The pandemic and the civil unrest following the death of George Floyd, Breonna Taylor and others has highlighted the inequities and racism that have become institutionalized in our communities. In schools, from availability of laptops and connectivity to health care to racial injustice, we are seeing the divide as we never have before. We must address these issues at the same time that we address issues of safety as we reopen. To simply go back to how things were would be a missed opportunity. We are lucky to have some amazing support groups in Piedmont like the Piedmont Appreciating Diversity Committee (PADC) and the Piedmont Racial Equity Committee (PREC) that we can collaborate with for solutions to help our neighboring districts. We should work with other districts to share information, whether at the classroom level or parent club level. I would also like to explore opportunities for our students to become more actively engaged with students in neighboring districts.
School Board members must navigate a wide range of parent opinions and demands. How will you handle those pressures?

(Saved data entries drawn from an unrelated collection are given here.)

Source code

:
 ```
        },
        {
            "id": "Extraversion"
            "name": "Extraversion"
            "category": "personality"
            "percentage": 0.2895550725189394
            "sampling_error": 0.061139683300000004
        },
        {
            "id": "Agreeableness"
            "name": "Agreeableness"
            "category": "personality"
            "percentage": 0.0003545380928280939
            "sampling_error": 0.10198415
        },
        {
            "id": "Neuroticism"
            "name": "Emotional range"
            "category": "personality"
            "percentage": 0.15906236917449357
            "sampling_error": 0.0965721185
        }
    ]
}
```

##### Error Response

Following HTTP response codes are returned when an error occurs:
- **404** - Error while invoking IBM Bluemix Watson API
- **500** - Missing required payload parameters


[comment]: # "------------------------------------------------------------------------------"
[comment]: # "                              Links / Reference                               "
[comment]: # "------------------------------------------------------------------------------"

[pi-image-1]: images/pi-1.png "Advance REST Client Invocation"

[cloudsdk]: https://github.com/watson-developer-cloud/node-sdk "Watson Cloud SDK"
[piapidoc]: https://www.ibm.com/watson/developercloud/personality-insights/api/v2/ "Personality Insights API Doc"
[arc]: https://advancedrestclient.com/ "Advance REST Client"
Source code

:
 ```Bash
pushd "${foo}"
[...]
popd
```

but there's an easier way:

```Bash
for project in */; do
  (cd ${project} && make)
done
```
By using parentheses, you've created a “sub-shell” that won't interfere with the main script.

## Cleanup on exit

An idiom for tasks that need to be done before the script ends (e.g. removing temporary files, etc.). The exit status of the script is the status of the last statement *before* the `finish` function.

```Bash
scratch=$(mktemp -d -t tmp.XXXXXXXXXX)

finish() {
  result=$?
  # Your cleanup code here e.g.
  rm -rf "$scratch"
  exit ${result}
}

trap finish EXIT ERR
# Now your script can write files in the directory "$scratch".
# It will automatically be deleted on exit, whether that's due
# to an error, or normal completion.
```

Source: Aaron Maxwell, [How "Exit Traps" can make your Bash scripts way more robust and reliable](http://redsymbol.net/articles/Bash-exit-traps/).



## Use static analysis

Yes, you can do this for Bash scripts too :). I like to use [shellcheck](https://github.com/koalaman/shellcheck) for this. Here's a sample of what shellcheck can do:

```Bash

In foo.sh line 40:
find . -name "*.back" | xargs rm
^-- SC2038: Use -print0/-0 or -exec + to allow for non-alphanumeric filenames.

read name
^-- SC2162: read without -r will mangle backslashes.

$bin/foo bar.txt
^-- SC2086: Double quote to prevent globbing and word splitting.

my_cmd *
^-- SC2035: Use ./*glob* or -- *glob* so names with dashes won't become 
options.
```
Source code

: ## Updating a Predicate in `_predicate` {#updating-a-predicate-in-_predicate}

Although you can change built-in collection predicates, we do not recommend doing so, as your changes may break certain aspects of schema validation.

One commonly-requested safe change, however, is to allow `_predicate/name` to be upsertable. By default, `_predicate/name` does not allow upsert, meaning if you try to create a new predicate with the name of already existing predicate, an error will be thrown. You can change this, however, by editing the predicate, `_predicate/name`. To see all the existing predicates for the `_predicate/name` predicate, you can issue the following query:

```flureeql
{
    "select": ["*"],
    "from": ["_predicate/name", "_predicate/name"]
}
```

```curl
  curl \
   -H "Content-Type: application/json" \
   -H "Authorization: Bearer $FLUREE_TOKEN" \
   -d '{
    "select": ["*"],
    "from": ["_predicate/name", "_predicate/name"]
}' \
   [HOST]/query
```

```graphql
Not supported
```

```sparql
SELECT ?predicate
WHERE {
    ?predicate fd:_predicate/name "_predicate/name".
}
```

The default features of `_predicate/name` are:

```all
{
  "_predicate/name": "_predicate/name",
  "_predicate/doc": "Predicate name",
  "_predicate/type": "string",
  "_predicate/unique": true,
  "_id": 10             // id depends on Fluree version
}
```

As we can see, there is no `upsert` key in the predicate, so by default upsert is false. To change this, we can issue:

Serving four years as a parent club president presented me with many opportunities to work with parents and support groups with specific interests and agendas. The one thing that was always clear to me is that every parent wants what is best for his or her child and that often leads to passionate and emotional conversations. I have found that listening is always the best place to start and then I try to find common ground. We constantly face competing priorities. For example, through the grant process at the high school we often faced tough decisions based on student needs and available funds. I learned that making sure parents are well-informed was the best way to ensure that all parties understood the outcomes. Information sharing often happens at the micro level. I hosted many parent coffees with school and district administrators, especially when there were heated issues to be tackled. They were well-attended and they created an opportunity for parents to be heard and to ask questions, and also for the administration to be heard and provide information. We are all committed to providing our students with an excellent education in a safe environment, and these types of gatherings can help ensure that parents, teachers and the administration understand each other.